** Records supplied follows **

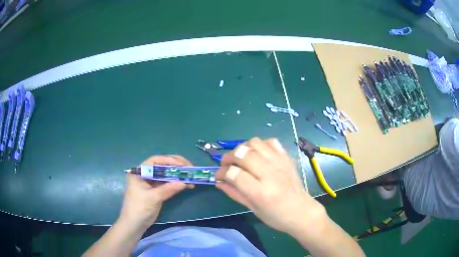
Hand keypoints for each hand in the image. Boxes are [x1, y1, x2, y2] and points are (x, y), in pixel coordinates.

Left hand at [118, 155, 193, 229]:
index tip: (181, 164)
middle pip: (162, 166)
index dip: (169, 160)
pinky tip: (187, 185)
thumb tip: (184, 182)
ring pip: (166, 175)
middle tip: (189, 167)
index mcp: (139, 172)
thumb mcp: (153, 198)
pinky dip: (176, 184)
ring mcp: (151, 183)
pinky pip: (168, 184)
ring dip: (178, 176)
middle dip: (176, 166)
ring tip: (191, 177)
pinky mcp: (156, 191)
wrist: (135, 224)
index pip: (155, 161)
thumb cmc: (139, 208)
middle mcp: (145, 174)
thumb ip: (167, 189)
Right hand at [215, 138, 324, 234]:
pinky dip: (260, 145)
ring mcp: (280, 163)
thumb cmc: (275, 216)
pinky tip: (257, 155)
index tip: (218, 175)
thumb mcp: (252, 208)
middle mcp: (271, 174)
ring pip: (255, 143)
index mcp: (261, 192)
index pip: (235, 173)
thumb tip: (218, 181)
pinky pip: (270, 142)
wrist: (301, 211)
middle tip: (226, 164)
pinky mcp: (287, 158)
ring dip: (243, 148)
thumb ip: (234, 193)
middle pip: (243, 154)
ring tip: (240, 158)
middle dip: (229, 157)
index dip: (222, 172)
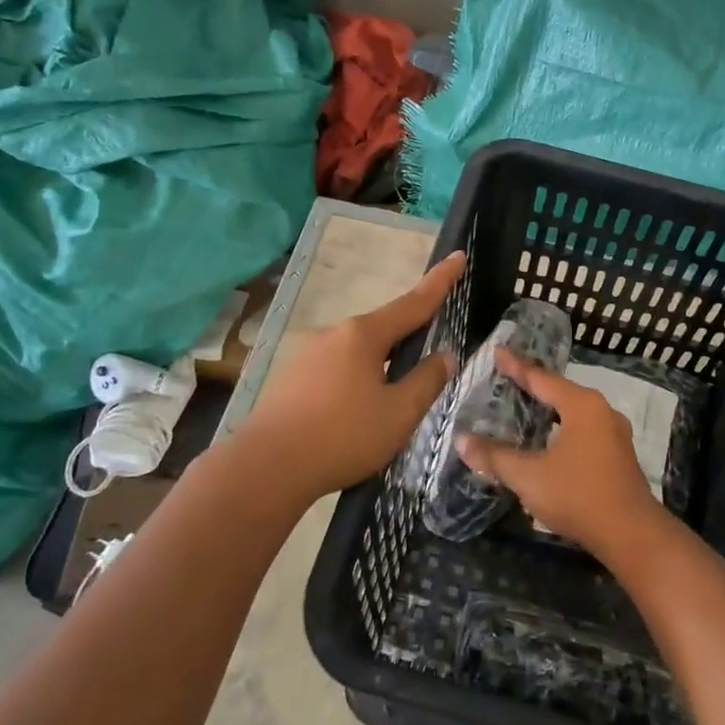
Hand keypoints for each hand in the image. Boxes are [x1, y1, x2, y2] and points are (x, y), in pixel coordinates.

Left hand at [231, 252, 464, 501]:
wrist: (266, 468)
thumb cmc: (342, 437)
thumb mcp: (399, 413)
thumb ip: (427, 381)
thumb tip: (444, 356)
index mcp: (363, 335)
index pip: (413, 302)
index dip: (440, 281)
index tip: (459, 256)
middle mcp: (333, 334)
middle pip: (383, 329)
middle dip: (408, 338)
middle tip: (429, 358)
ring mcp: (307, 355)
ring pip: (358, 353)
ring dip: (379, 367)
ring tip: (390, 403)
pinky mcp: (291, 379)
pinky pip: (336, 371)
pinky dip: (355, 382)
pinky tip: (355, 414)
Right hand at [456, 349, 665, 557]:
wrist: (631, 534)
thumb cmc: (578, 496)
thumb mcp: (529, 477)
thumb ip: (494, 457)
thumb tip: (461, 440)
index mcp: (582, 406)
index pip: (541, 378)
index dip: (516, 366)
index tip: (497, 352)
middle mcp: (602, 412)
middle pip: (560, 391)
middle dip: (533, 386)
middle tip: (507, 379)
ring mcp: (614, 434)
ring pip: (574, 413)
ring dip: (550, 410)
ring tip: (526, 408)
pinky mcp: (618, 456)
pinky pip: (584, 431)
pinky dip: (562, 428)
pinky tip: (550, 441)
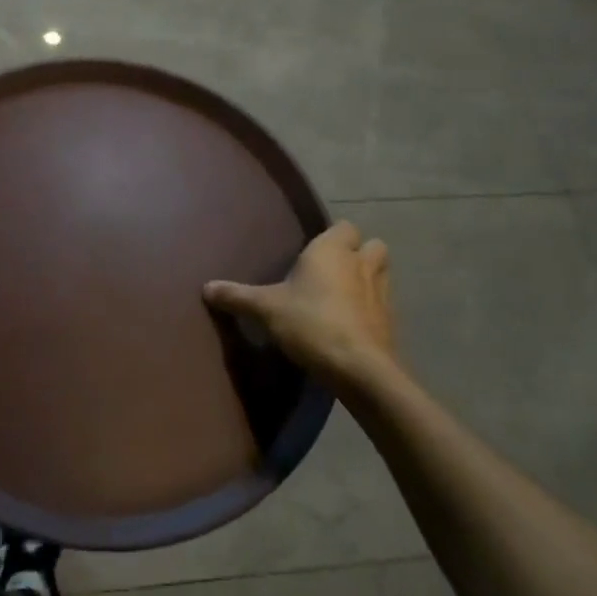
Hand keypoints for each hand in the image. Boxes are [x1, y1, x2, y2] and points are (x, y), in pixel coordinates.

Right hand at [204, 221, 397, 395]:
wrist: (360, 369)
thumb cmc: (311, 323)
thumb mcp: (265, 309)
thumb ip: (237, 296)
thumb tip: (205, 287)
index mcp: (332, 250)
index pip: (344, 226)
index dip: (333, 236)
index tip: (314, 250)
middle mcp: (361, 264)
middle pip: (372, 245)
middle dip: (358, 252)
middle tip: (333, 269)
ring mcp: (382, 293)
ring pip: (381, 273)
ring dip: (368, 278)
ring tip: (344, 294)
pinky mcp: (391, 323)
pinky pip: (383, 306)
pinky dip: (371, 309)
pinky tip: (352, 324)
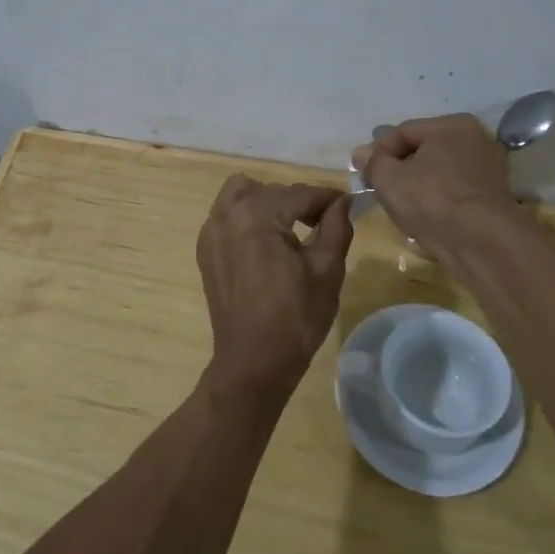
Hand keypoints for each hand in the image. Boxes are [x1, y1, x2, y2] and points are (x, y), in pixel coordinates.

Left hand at [195, 176, 352, 412]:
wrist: (254, 362)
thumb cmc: (295, 318)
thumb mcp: (327, 270)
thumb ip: (336, 226)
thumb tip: (342, 201)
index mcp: (257, 216)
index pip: (300, 193)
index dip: (327, 197)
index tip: (348, 203)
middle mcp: (227, 214)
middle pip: (272, 191)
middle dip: (300, 202)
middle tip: (325, 222)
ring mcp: (211, 231)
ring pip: (242, 194)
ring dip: (269, 202)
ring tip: (292, 227)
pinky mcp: (206, 249)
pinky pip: (226, 214)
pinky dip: (247, 216)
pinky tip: (267, 241)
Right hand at [351, 114, 513, 251]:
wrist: (480, 243)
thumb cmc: (431, 200)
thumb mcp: (388, 178)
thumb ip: (372, 162)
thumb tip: (362, 153)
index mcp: (452, 125)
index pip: (403, 132)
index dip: (379, 153)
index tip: (366, 176)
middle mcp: (476, 140)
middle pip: (423, 152)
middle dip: (400, 170)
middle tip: (382, 192)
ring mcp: (489, 170)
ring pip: (439, 174)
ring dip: (418, 188)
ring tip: (403, 209)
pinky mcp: (494, 199)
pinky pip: (454, 193)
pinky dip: (438, 202)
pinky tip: (426, 219)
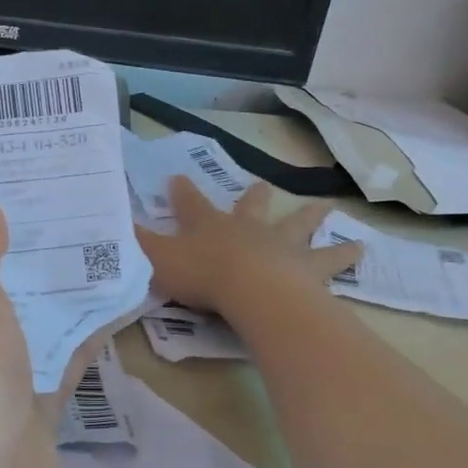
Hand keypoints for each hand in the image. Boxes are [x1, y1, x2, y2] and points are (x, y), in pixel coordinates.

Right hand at [138, 177, 361, 317]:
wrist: (252, 290)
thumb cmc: (203, 275)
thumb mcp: (157, 260)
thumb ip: (134, 246)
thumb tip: (104, 228)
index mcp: (210, 226)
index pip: (191, 203)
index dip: (182, 192)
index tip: (176, 177)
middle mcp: (247, 229)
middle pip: (252, 207)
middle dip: (255, 197)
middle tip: (265, 185)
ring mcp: (280, 246)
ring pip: (297, 226)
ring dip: (310, 218)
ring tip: (327, 208)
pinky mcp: (307, 268)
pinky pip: (330, 261)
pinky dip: (344, 256)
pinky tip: (363, 251)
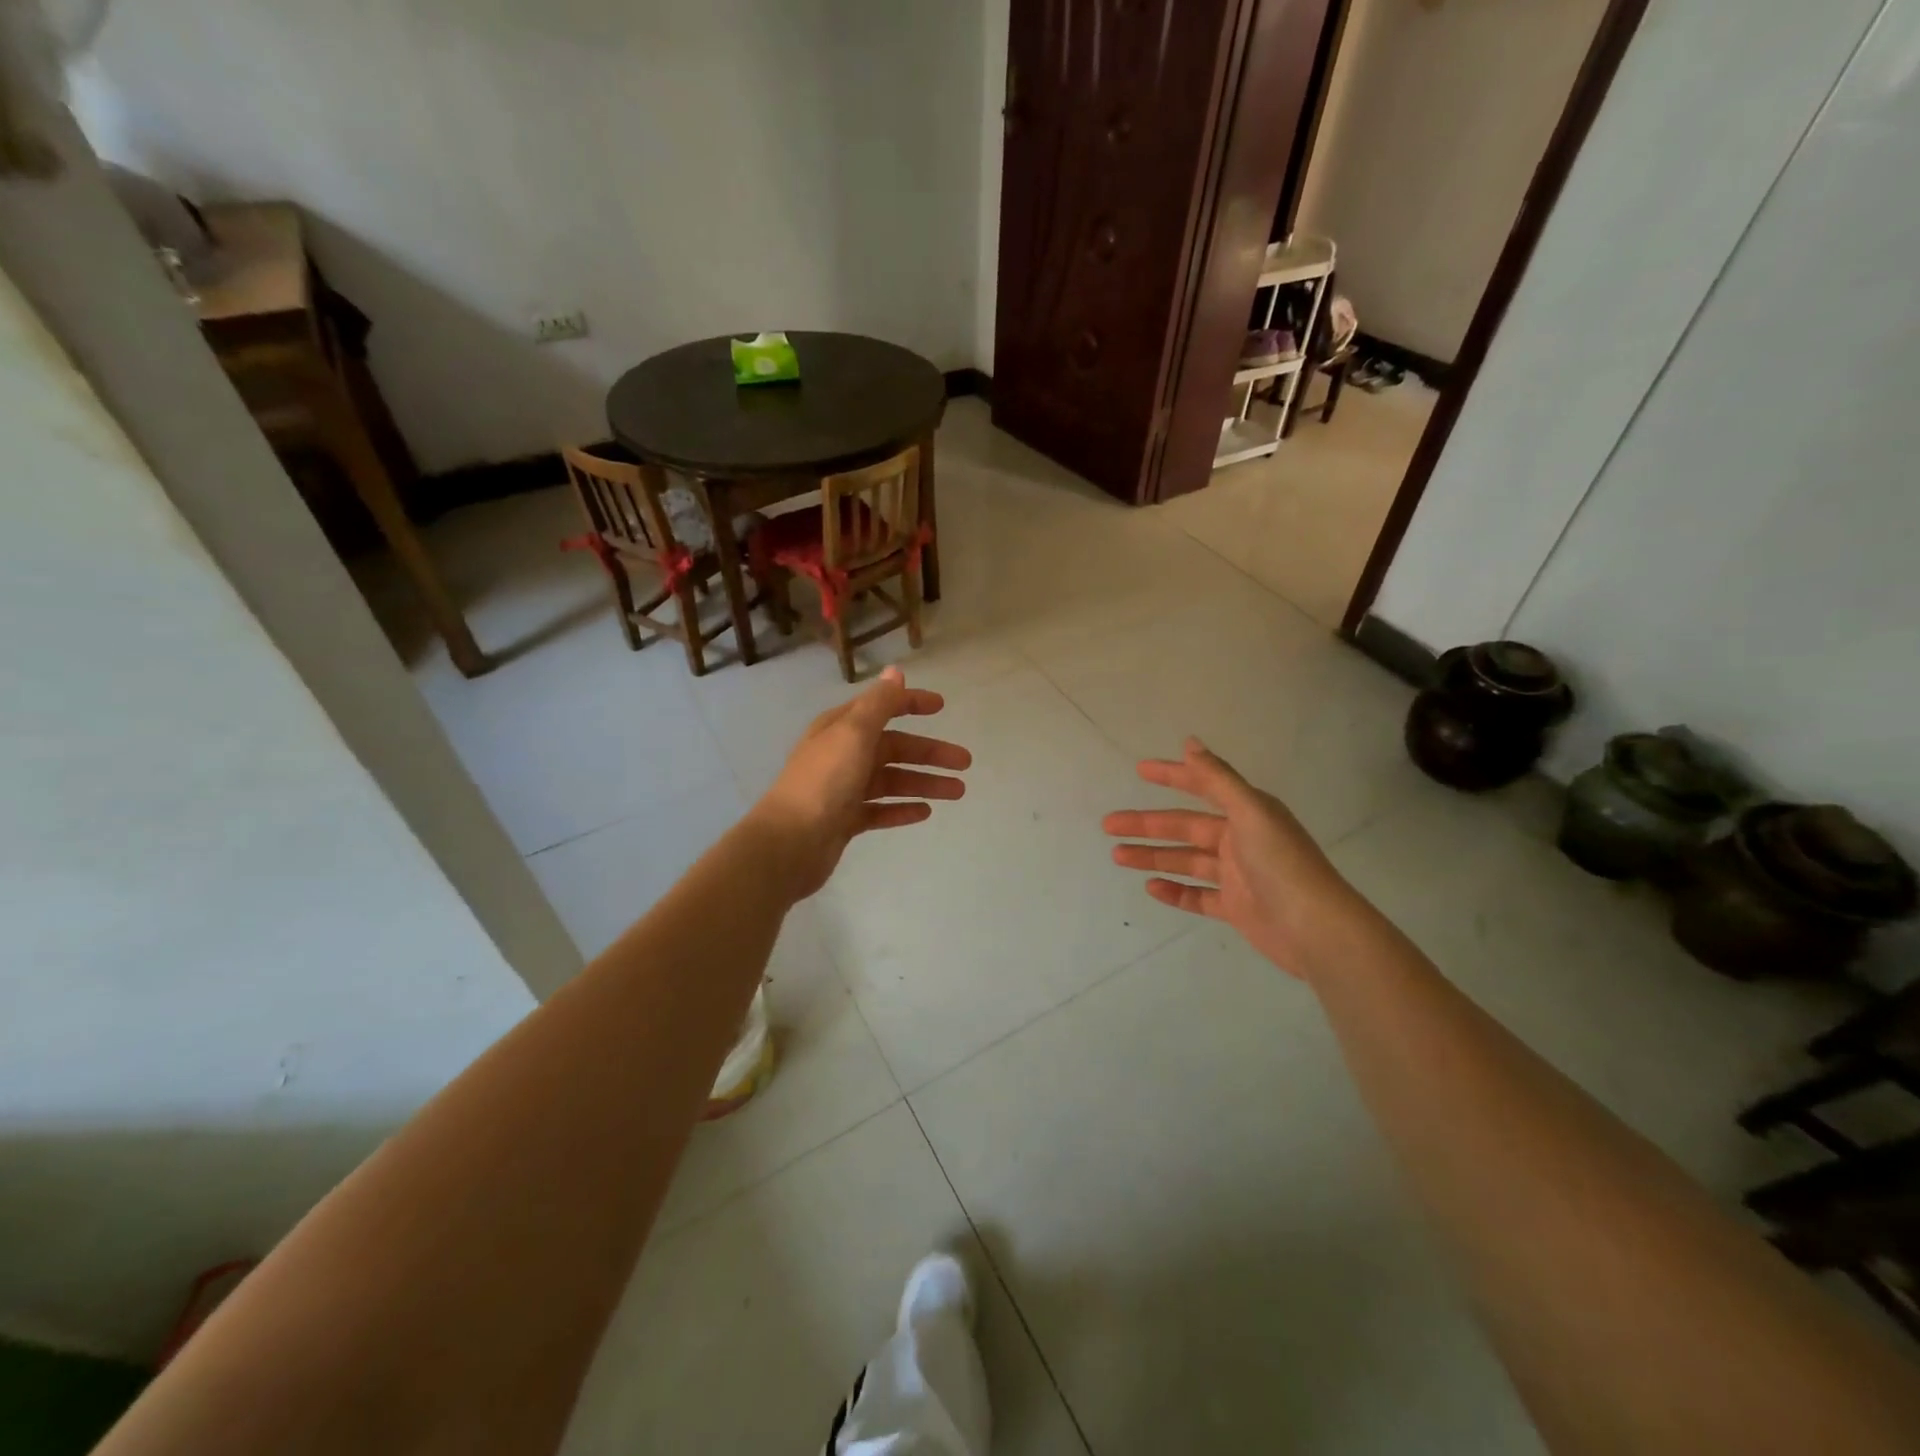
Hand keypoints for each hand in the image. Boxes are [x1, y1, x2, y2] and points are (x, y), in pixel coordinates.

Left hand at [753, 666, 970, 900]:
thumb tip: (896, 672)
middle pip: (894, 748)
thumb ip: (879, 704)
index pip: (882, 708)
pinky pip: (880, 810)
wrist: (789, 842)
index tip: (942, 707)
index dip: (911, 704)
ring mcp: (843, 789)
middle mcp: (842, 754)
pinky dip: (902, 809)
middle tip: (965, 763)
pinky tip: (925, 813)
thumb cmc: (824, 781)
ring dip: (924, 783)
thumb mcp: (854, 733)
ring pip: (892, 781)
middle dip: (930, 753)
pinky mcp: (845, 820)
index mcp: (841, 728)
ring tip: (957, 792)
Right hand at [1103, 738, 1369, 981]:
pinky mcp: (1234, 908)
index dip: (1172, 777)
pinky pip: (1197, 896)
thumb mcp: (1250, 812)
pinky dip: (1174, 891)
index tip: (1140, 770)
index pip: (1202, 788)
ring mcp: (1236, 876)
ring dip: (1152, 857)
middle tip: (1109, 825)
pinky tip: (1150, 888)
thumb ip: (1218, 779)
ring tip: (1118, 856)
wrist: (1315, 930)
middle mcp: (1240, 840)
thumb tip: (1189, 742)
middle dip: (1147, 825)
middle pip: (1184, 827)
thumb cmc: (1282, 864)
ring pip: (1185, 861)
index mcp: (1247, 813)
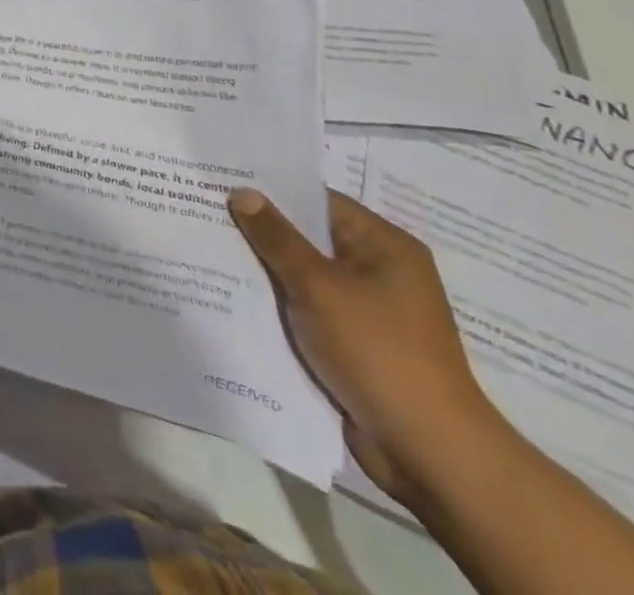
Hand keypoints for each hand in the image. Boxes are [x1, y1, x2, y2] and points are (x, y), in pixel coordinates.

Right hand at [228, 187, 504, 501]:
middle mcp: (379, 271)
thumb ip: (276, 237)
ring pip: (303, 275)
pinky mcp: (355, 342)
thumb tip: (242, 192)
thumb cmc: (378, 353)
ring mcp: (368, 309)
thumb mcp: (319, 287)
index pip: (317, 201)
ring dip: (265, 268)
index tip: (221, 181)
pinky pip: (307, 307)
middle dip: (261, 230)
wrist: (429, 454)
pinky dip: (277, 301)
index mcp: (385, 247)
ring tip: (207, 246)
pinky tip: (234, 294)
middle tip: (203, 210)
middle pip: (308, 237)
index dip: (270, 190)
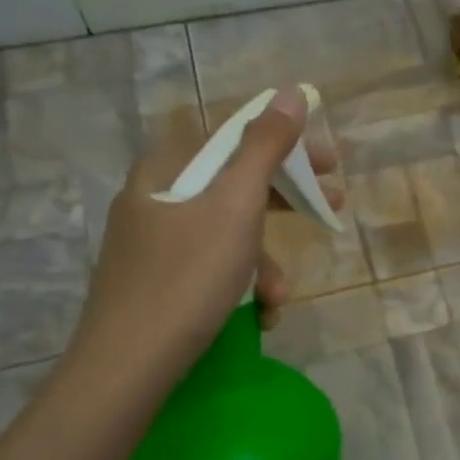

** End of Records supplied **

## About this exercise
Which lines of the data contain the word "Left"? Copy each one.

## Response to the task
Left hand at [118, 155, 193, 229]:
Left hand at [231, 252, 464, 501]:
Left hand at [195, 176, 352, 412]:
Left hand at [753, 666, 970, 900]:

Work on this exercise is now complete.